* Exercise:
What you return should be the entries, unchanged, without their pictures.

* Records provided:
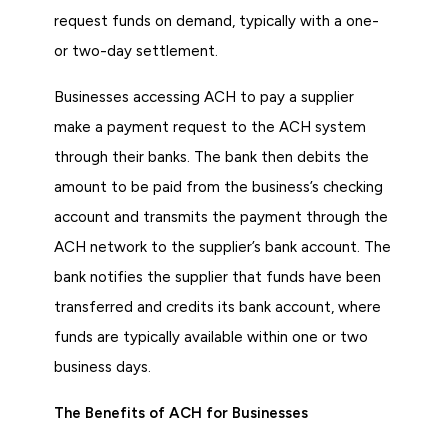
request funds on demand, typically with a one-
or two-day settlement.
Businesses accessing ACH to pay a supplier
make a payment request to the ACH system
through their banks. The bank then debits the
amount to be paid from the business’s checking
account and transmits the payment through the
ACH network to the supplier’s bank account. The
bank notifies the supplier that funds have been
transferred and credits its bank account, where
funds are typically available within one or two
business days.
The Benefits of ACH for Businesses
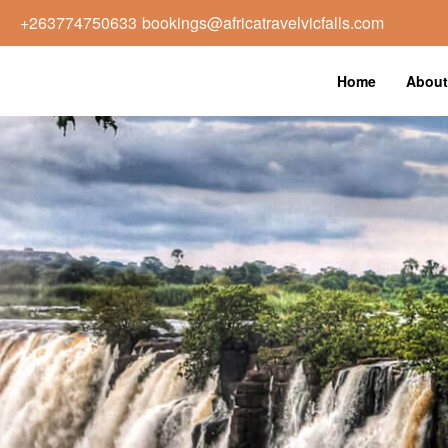
+263774750633
bookings@africatravelvicfalls.com
Home
About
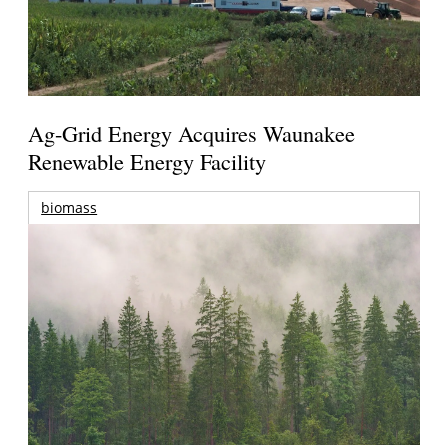
Ag-Grid Energy Acquires Waunakee
Renewable Energy Facility
biomass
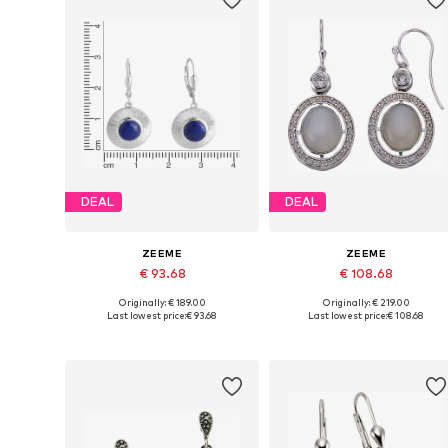
DEAL
DEAL
ZEEME
ZEEME
€ 93.68
€ 108.68
Originally: € 189.00
Originally: € 219.00
Available sizes: One size
Available sizes: One size
Last lowest price:
€ 93.68
Last lowest price:
€ 108.68
Add to basket
Add to basket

* Answer for the task:
request funds on demand, typically with a one-
or two-day settlement.
Businesses accessing ACH to pay a supplier
make a payment request to the ACH system
through their banks. The bank then debits the
amount to be paid from the business’s checking
account and transmits the payment through the
ACH network to the supplier’s bank account. The
bank notifies the supplier that funds have been
transferred and credits its bank account, where
funds are typically available within one or two
business days.
The Benefits of ACH for Businesses
+263774750633
bookings@africatravelvicfalls.com
Home
About
Ag-Grid Energy Acquires Waunakee
Renewable Energy Facility
biomass
DEAL
DEAL
ZEEME
ZEEME
€ 93.68
€ 108.68
Originally: € 189.00
Originally: € 219.00
Available sizes: One size
Available sizes: One size
Last lowest price:
€ 93.68
Last lowest price:
€ 108.68
Add to basket
Add to basket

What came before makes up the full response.